Extracted material
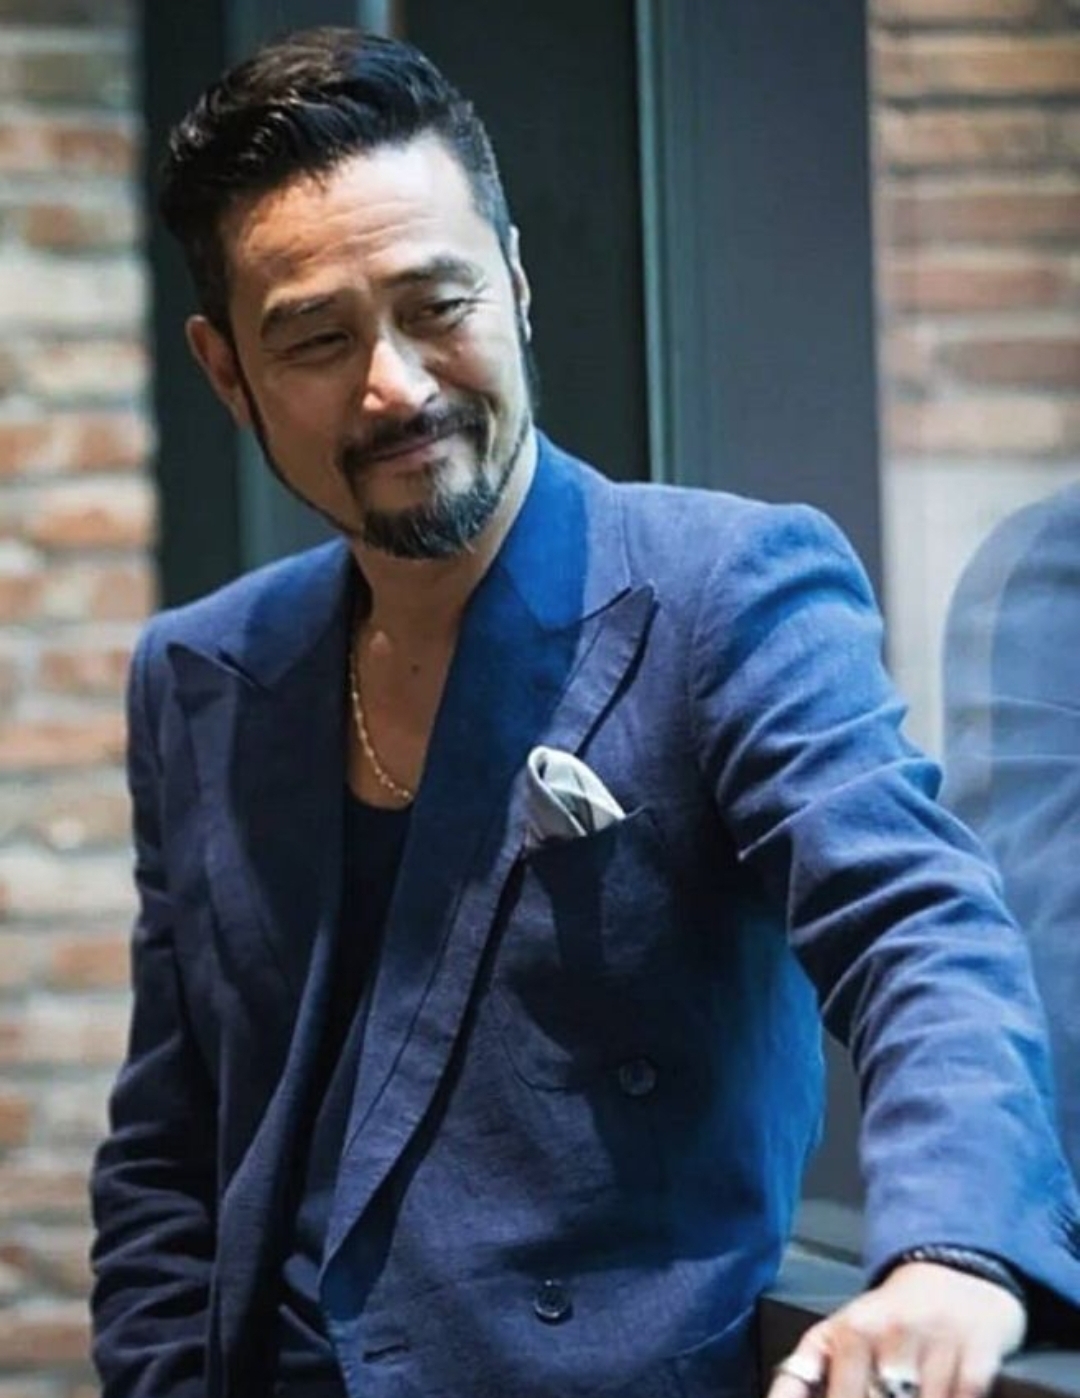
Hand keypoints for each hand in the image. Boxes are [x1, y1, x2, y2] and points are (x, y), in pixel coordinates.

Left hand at [767, 1262, 1026, 1397]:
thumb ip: (806, 1367)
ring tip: (902, 1394)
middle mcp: (895, 1332)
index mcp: (854, 1328)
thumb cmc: (889, 1313)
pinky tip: (939, 1394)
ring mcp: (939, 1344)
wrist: (956, 1271)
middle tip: (882, 1394)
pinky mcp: (979, 1356)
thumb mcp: (842, 1328)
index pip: (844, 1395)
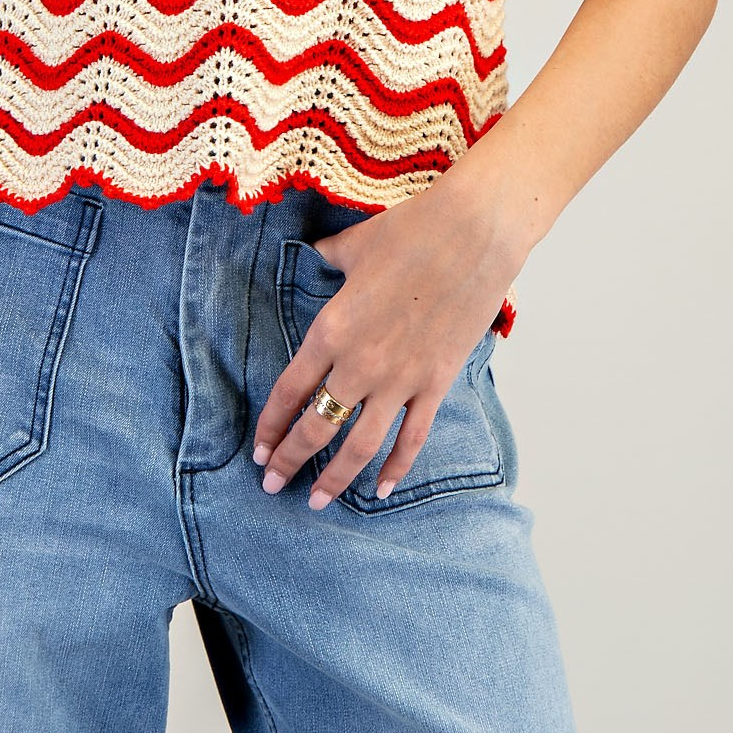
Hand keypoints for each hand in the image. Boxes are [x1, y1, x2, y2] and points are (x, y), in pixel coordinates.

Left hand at [251, 173, 524, 509]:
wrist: (473, 233)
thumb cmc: (411, 231)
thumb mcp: (354, 244)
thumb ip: (328, 258)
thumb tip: (315, 252)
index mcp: (331, 329)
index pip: (289, 392)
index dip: (271, 426)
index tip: (259, 450)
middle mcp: (360, 363)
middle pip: (316, 428)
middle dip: (290, 461)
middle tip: (272, 484)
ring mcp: (400, 379)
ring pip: (359, 446)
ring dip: (334, 479)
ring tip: (316, 501)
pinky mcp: (436, 383)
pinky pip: (411, 439)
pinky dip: (395, 469)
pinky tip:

Instructions for the task
Which lines of the data above contain "hand"? Copy each one.

Response for this exercise
Hand keypoints for each hand in the image. Boxes are [x1, y1, x2, y2] and points are (x, y), in pixel coordinates.
Left hand at [767, 1262, 1026, 1397]:
Hand keypoints for each hand in the image. Boxes are [x1, y1, x2, y2] and points are (x, y), in pixel coordinates.
Left hand at [251, 173, 524, 509]:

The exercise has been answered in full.